China's Securities Regulator Vows Crackdown on AI-Driven Market Abuses

Shanghai, China – June 17, 2026 – Wu Qing, chairman of the China Securities Regulatory Commission (CSRC), issued a stern warning against market misconduct at the Lujiazui Forum on Wednesday, signaling a major regulatory push to curb abuses fueled by the artificial intelligence rally.

Key Announcements from the CSRC Chairman

The CSRC will issue specific guidance on the use of AI in capital markets, targeting the illegal use of tools to generate stock recommendations, the spread of rumors, and illicit trading enabled by AI.

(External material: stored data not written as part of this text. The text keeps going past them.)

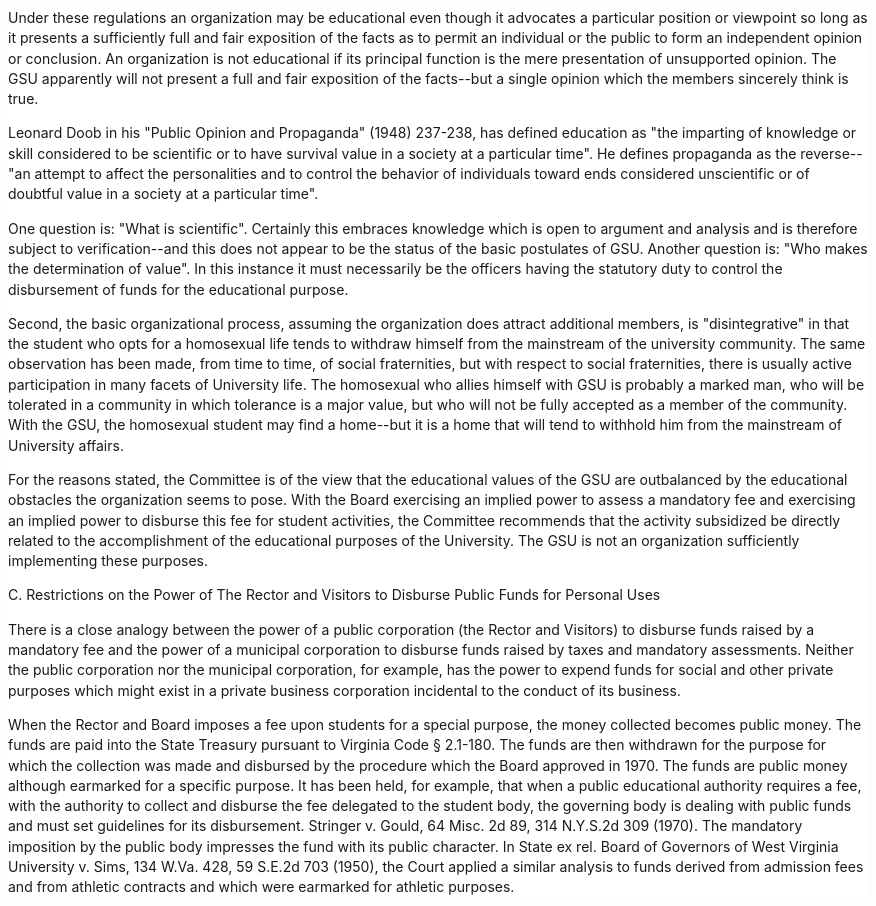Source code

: Under these regulations an organization may be educational even though it advocates a particular position or viewpoint so long as it presents a sufficiently full and fair exposition of the facts as to permit an individual or the public to form an independent opinion or conclusion. An organization is not educational if its principal function is the mere presentation of unsupported opinion. The GSU apparently will not present a full and fair exposition of the facts--but a single opinion which the members sincerely think is true.

Leonard Doob in his "Public Opinion and Propaganda" (1948) 237-238, has defined education as "the imparting of knowledge or skill considered to be scientific or to have survival value in a society at a particular time". He defines propaganda as the reverse--"an attempt to affect the personalities and to control the behavior of individuals toward ends considered unscientific or of doubtful value in a society at a particular time".

One question is: "What is scientific". Certainly this embraces knowledge which is open to argument and analysis and is therefore subject to verification--and this does not appear to be the status of the basic postulates of GSU. Another question is: "Who makes the determination of value". In this instance it must necessarily be the officers having the statutory duty to control the disbursement of funds for the educational purpose.

Second, the basic organizational process, assuming the organization does attract additional members, is "disintegrative" in that the student who opts for a homosexual life tends to withdraw himself from the mainstream of the university community. The same observation has been made, from time to time, of social fraternities, but with respect to social fraternities, there is usually active participation in many facets of University life. The homosexual who allies himself with GSU is probably a marked man, who will be tolerated in a community in which tolerance is a major value, but who will not be fully accepted as a member of the community. With the GSU, the homosexual student may find a home--but it is a home that will tend to withhold him from the mainstream of University affairs.

For the reasons stated, the Committee is of the view that the educational values of the GSU are outbalanced by the educational obstacles the organization seems to pose. With the Board exercising an implied power to assess a mandatory fee and exercising an implied power to disburse this fee for student activities, the Committee recommends that the activity subsidized be directly related to the accomplishment of the educational purposes of the University. The GSU is not an organization sufficiently implementing these purposes.

C. Restrictions on the Power of The Rector and Visitors to Disburse Public Funds for Personal Uses

There is a close analogy between the power of a public corporation (the Rector and Visitors) to disburse funds raised by a mandatory fee and the power of a municipal corporation to disburse funds raised by taxes and mandatory assessments. Neither the public corporation nor the municipal corporation, for example, has the power to expend funds for social and other private purposes which might exist in a private business corporation incidental to the conduct of its business.

When the Rector and Board imposes a fee upon students for a special purpose, the money collected becomes public money. The funds are paid into the State Treasury pursuant to Virginia Code § 2.1-180. The funds are then withdrawn for the purpose for which the collection was made and disbursed by the procedure which the Board approved in 1970. The funds are public money although earmarked for a specific purpose. It has been held, for example, that when a public educational authority requires a fee, with the authority to collect and disburse the fee delegated to the student body, the governing body is dealing with public funds and must set guidelines for its disbursement. Stringer v. Gould, 64 Misc. 2d 89, 314 N.Y.S.2d 309 (1970). The mandatory imposition by the public body impresses the fund with its public character. In State ex rel. Board of Governors of West Virginia University v. Sims, 134 W.Va. 428, 59 S.E.2d 703 (1950), the Court applied a similar analysis to funds derived from admission fees and from athletic contracts and which were earmarked for athletic purposes.

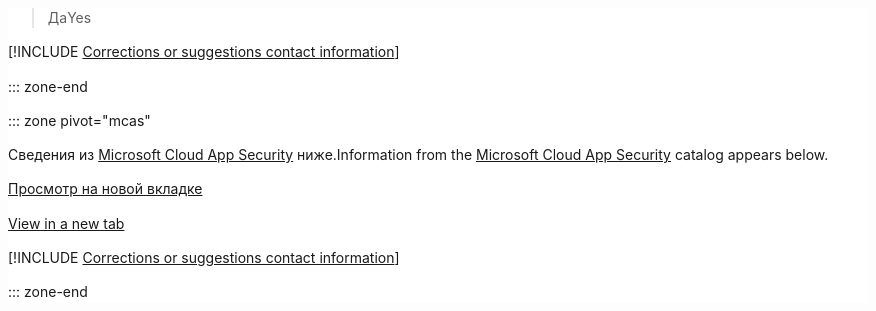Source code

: ><span data-ttu-id="80a8b-152">Да</span><span class="sxs-lookup"><span data-stu-id="80a8b-152">Yes</span></span>

[!INCLUDE [Corrections or suggestions contact information](../includes/corrections-or-suggestions.md)]

::: zone-end

::: zone pivot="mcas"

<span data-ttu-id="80a8b-153">Сведения из [Microsoft Cloud App Security](https://www.microsoft.com/enterprise-mobility-security/cloud-app-security) ниже.</span><span class="sxs-lookup"><span data-stu-id="80a8b-153">Information from the [Microsoft Cloud App Security](https://www.microsoft.com/enterprise-mobility-security/cloud-app-security) catalog appears below.</span></span>

<iframe height='1020' title='<span data-ttu-id="80a8b-154">Microsoft Cloud App Security Сведения</span><span class="sxs-lookup"><span data-stu-id="80a8b-154">Microsoft Cloud App Security Information</span></span>' src='https://appmcasinfoprod.azurewebsites.net/#/dashboard/36141' frameborder='no' style='width: 100%;'></iframe><span data-ttu-id="80a8b-155">

<a href="https://appmcasinfoprod.azurewebsites.net/#/dashboard/36141" target="_blank">Просмотр на новой вкладке</a></span><span class="sxs-lookup"><span data-stu-id="80a8b-155">

<a href="https://appmcasinfoprod.azurewebsites.net/#/dashboard/36141" target="_blank">View in a new tab</a></span></span>

[!INCLUDE [Corrections or suggestions contact information](../includes/corrections-or-suggestions.md)]

::: zone-end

The Context: A Surging Market Under Scrutiny

The crackdown reflects Beijing's growing concern that the AI rally in Chinese equities has created significant opportunities for market abuse.

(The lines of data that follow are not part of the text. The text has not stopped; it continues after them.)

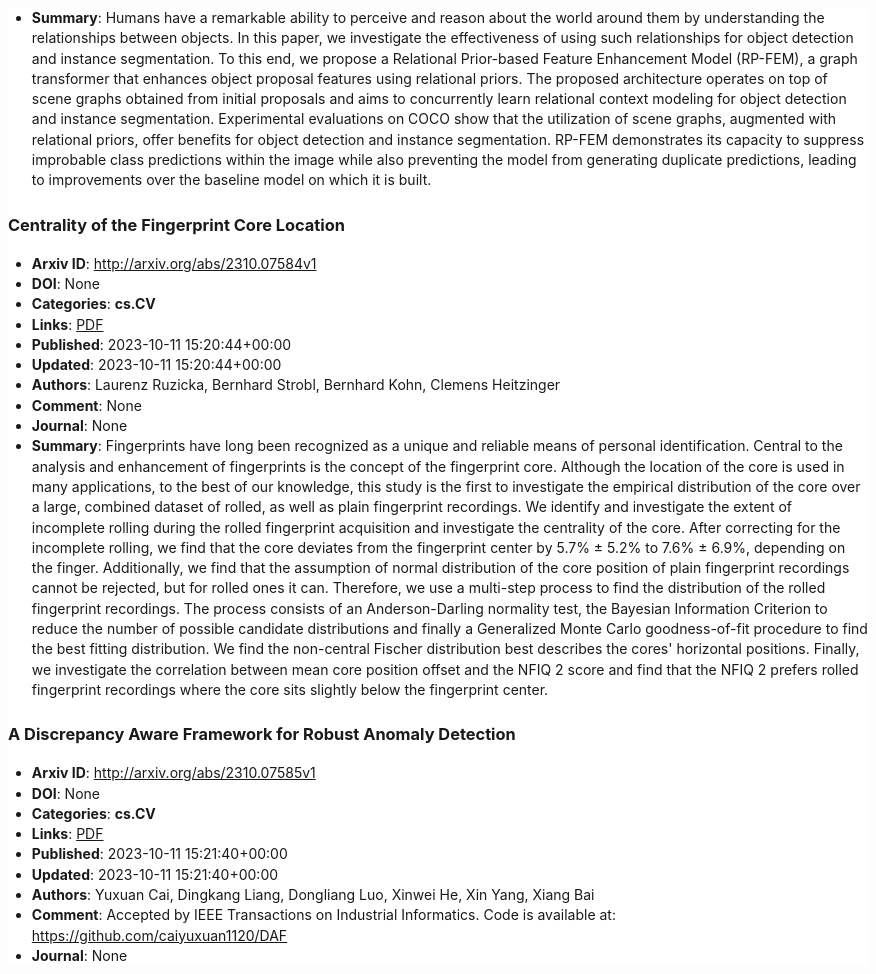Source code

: - **Summary**: Humans have a remarkable ability to perceive and reason about the world around them by understanding the relationships between objects. In this paper, we investigate the effectiveness of using such relationships for object detection and instance segmentation. To this end, we propose a Relational Prior-based Feature Enhancement Model (RP-FEM), a graph transformer that enhances object proposal features using relational priors. The proposed architecture operates on top of scene graphs obtained from initial proposals and aims to concurrently learn relational context modeling for object detection and instance segmentation. Experimental evaluations on COCO show that the utilization of scene graphs, augmented with relational priors, offer benefits for object detection and instance segmentation. RP-FEM demonstrates its capacity to suppress improbable class predictions within the image while also preventing the model from generating duplicate predictions, leading to improvements over the baseline model on which it is built.



### Centrality of the Fingerprint Core Location
- **Arxiv ID**: http://arxiv.org/abs/2310.07584v1
- **DOI**: None
- **Categories**: **cs.CV**
- **Links**: [PDF](http://arxiv.org/pdf/2310.07584v1)
- **Published**: 2023-10-11 15:20:44+00:00
- **Updated**: 2023-10-11 15:20:44+00:00
- **Authors**: Laurenz Ruzicka, Bernhard Strobl, Bernhard Kohn, Clemens Heitzinger
- **Comment**: None
- **Journal**: None
- **Summary**: Fingerprints have long been recognized as a unique and reliable means of personal identification. Central to the analysis and enhancement of fingerprints is the concept of the fingerprint core. Although the location of the core is used in many applications, to the best of our knowledge, this study is the first to investigate the empirical distribution of the core over a large, combined dataset of rolled, as well as plain fingerprint recordings. We identify and investigate the extent of incomplete rolling during the rolled fingerprint acquisition and investigate the centrality of the core. After correcting for the incomplete rolling, we find that the core deviates from the fingerprint center by 5.7% $\pm$ 5.2% to 7.6% $\pm$ 6.9%, depending on the finger. Additionally, we find that the assumption of normal distribution of the core position of plain fingerprint recordings cannot be rejected, but for rolled ones it can. Therefore, we use a multi-step process to find the distribution of the rolled fingerprint recordings. The process consists of an Anderson-Darling normality test, the Bayesian Information Criterion to reduce the number of possible candidate distributions and finally a Generalized Monte Carlo goodness-of-fit procedure to find the best fitting distribution. We find the non-central Fischer distribution best describes the cores' horizontal positions. Finally, we investigate the correlation between mean core position offset and the NFIQ 2 score and find that the NFIQ 2 prefers rolled fingerprint recordings where the core sits slightly below the fingerprint center.



### A Discrepancy Aware Framework for Robust Anomaly Detection
- **Arxiv ID**: http://arxiv.org/abs/2310.07585v1
- **DOI**: None
- **Categories**: **cs.CV**
- **Links**: [PDF](http://arxiv.org/pdf/2310.07585v1)
- **Published**: 2023-10-11 15:21:40+00:00
- **Updated**: 2023-10-11 15:21:40+00:00
- **Authors**: Yuxuan Cai, Dingkang Liang, Dongliang Luo, Xinwei He, Xin Yang, Xiang Bai
- **Comment**: Accepted by IEEE Transactions on Industrial Informatics. Code is
  available at: https://github.com/caiyuxuan1120/DAF
- **Journal**: None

  • The CSI Artificial Intelligence index has gained nearly 30% year-to-date, vastly outperforming the broader CSI 300 index, which has risen only 6%.
  • State media has previously reported that executives and major shareholders at A-share chipmakers have rushed to sell holdings this year to cash in on the AI rally.

"Companies with little connection to AI have sought to attach themselves to the theme, a pattern observed in previous market cycles."

Analyst Perspectives

Industry experts noted that AI tools in trading have remained a regulatory blind spot. "AI tools in trading have remained a regulatory blind spot," said Tianchen Xu, senior economist at the Economist Intelligence Unit. He added that the current cycle mirrors previous patterns where firms with weak ties to a hot theme rush to associate themselves with it.

George Chen, partner at The Asia Group, stated that Beijing is increasingly concerned about AI-related financial risks, including deepfake videos and companies exaggerating their AI capabilities or connections.